Identify the mechanisms through which alcohol impairs the functioning of various neurotransmitter systems, second messenger signaling systems, and cell adhesion communication systems.

Use knowledge gained in uncovering target sites for alcohol's action on the embryonic and fetal stages of life to begin developing potential therapeutic or preventative interventions, including dietary supplements (e.g., antioxidants and choline) that are safe for use in pregnant women.

Apply metabolomics technology to the search for a metabolic profile that may serve as a marker for risk or vulnerability for FASD.

Use computer technologies for the analysis of 3-D facial images and MRI brain scans to identify changes in FASD and other disorders of children to refine the understanding of the neurodevelopmental signature of FAS and FASD.

Refine and increase knowledge about specific structural alterations in various brain regions for identifying fetal alcohol CNS deficits, and explore the potential for developing low-cost or modest-cost approaches for identifying these structural deficits through prenatal ultrasound and transfontanelle ultrasound of newborns.

Identify barriers to implementing alcohol screening in primary care and obstetric practice, and explore the acceptability of new screening technologies, such as computer assisted interviewing.

Continue to develop and refine approaches for selected and indicated prevention, to decrease the potential for FASD births among the women at greatest risk for these disorders.

NIAAA will co-sponsor, with NICHD, NCI, and NCCAM, an initiative for a multi-center international research network designed to conduct randomized clinical trials of interventions to reduce the major risks to maternal, neonatal, infant and early childhood health in resource-poor countries.
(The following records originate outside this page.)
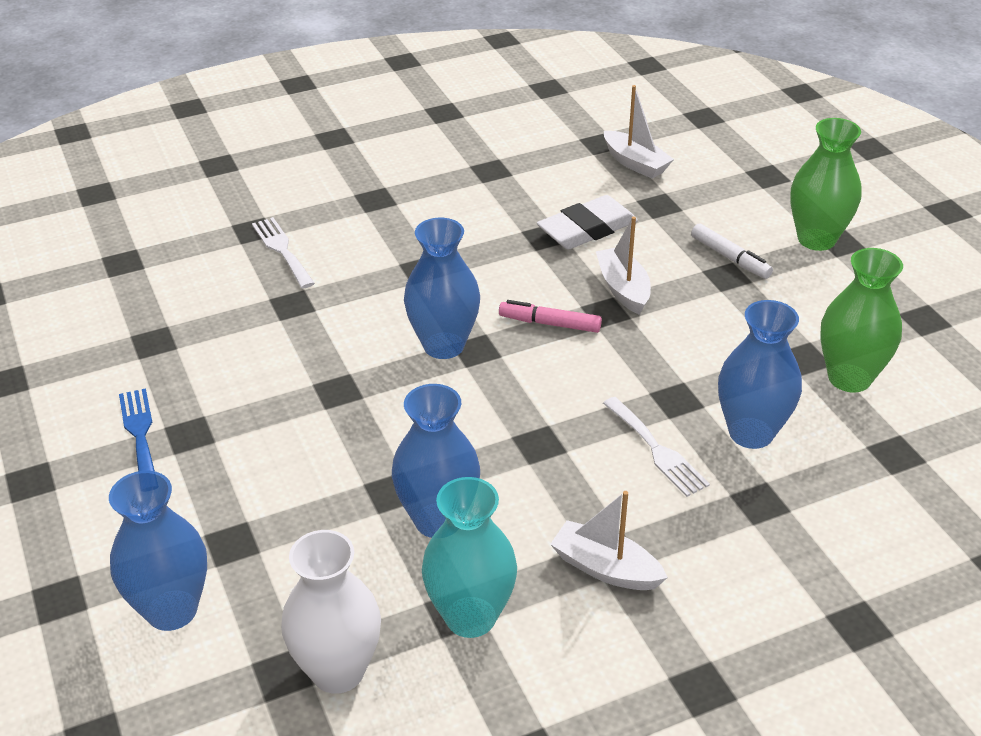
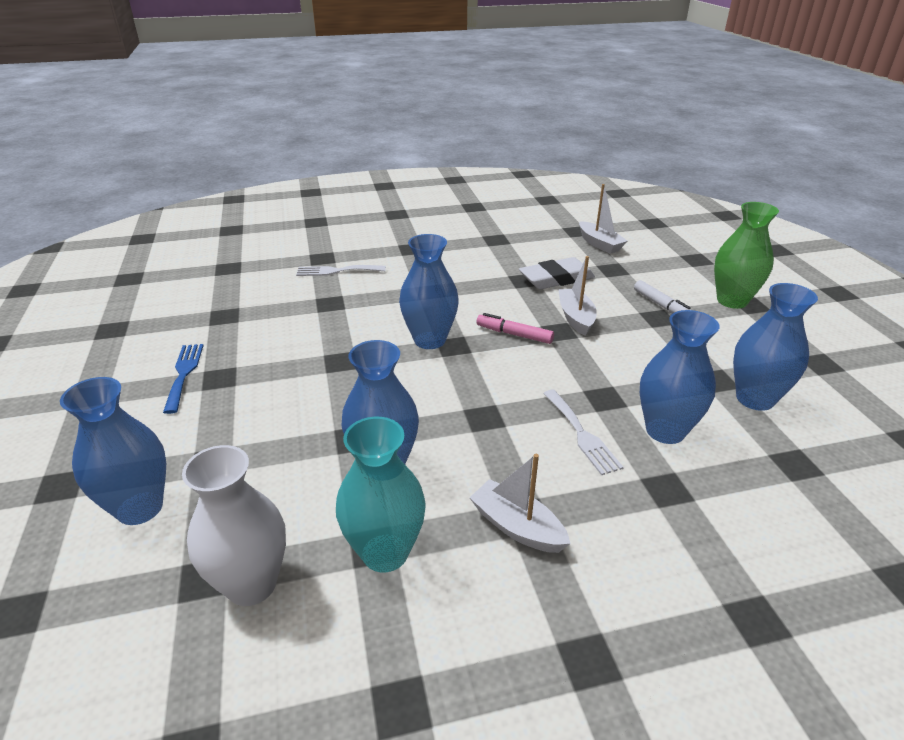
camera: 10 degrees right, 5 degrees down
(282, 250) = (336, 271): white fork -> white fork turned 75 degrees counterclockwise
(849, 378) = (755, 399): green vase -> blue vase

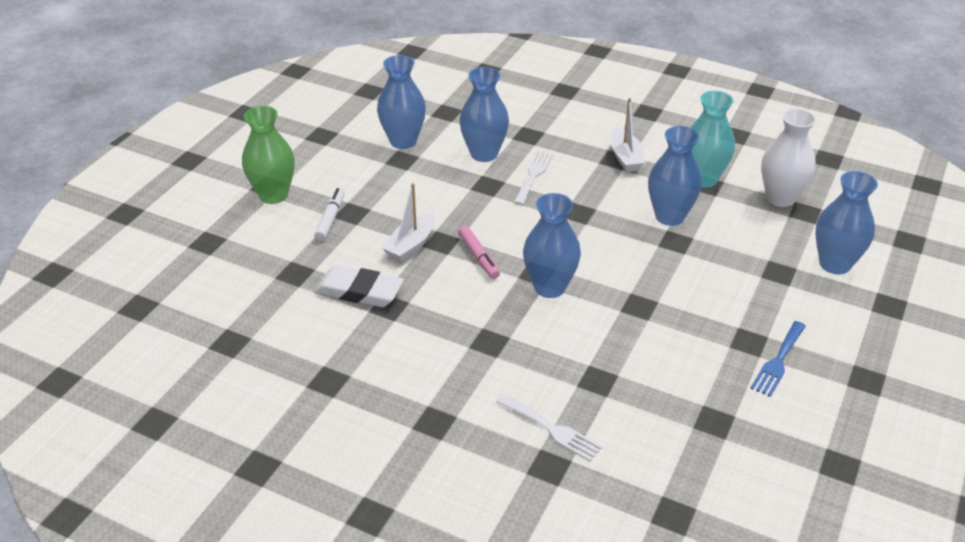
camera: 140 degrees left, 5 degrees up
(599, 244) = (246, 309): white boat -> none

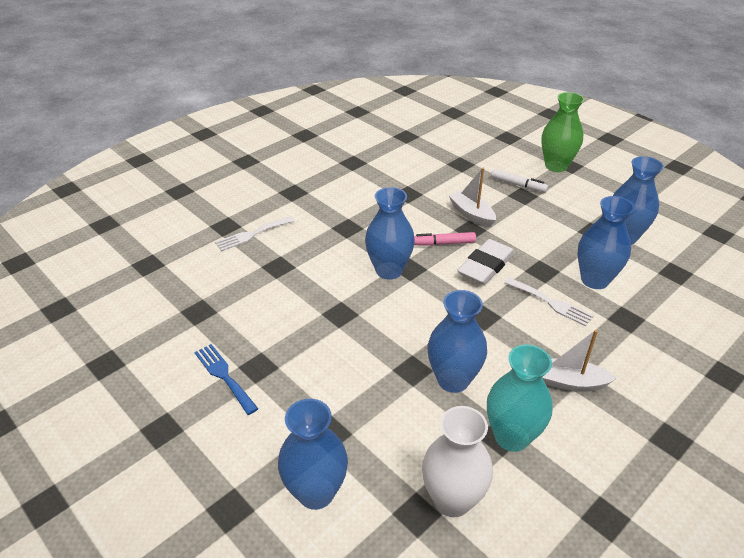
camera: 110 degrees right, 0 degrees up
(359, 291) = (429, 185): white eraser -> white eraser (486, 266)

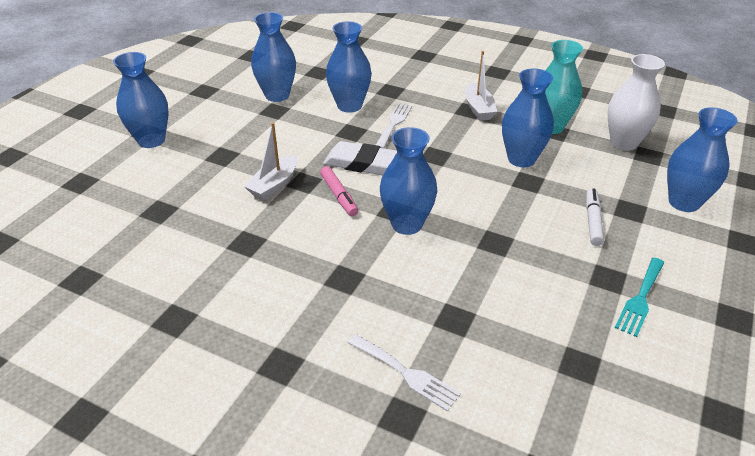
camera: 110 degrees left, 0 degrees up
(224, 376) = (640, 299): blue fork -> turquoise fork
(518, 185) = (201, 161): white marker -> white marker (592, 221)
(556, 166) = (151, 140): green vase -> blue vase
NIAAA seeks to include alcohol screening and interventions in the health care of women in prenatal care and the screening of children from birth through early childhood for the disabilities that result from prenatal exposure to alcohol.

Outreach: Embryo and Fetus

NIAAA will continue to support the meetings and work of the Interagency Coordinating Committee on Fetal Alcohol Spectrum Disorders (ICCFAS), which is developing a strategic plan with actions that involve the participation of alcohol researchers and research administrators. NIAAA and other ICCFAS agencies will co-sponsor Research to Practice Meetings on diverse FASD issues. NIAAA will continue to work with the Substance Abuse and Mental Health Services Administration (SAMHSA) on the development of guidelines and training materials for criminal justice personnel.

NIAAA will partner with the Health Resources and Services Administration (HRSA) and the National Organization on Fetal Alcohol Syndrome (NOFAS) in an effort to include alcohol screening in maternal care programs and beyond and to identify research-based interventions that can be implemented in a cost effective manner in health care facilities.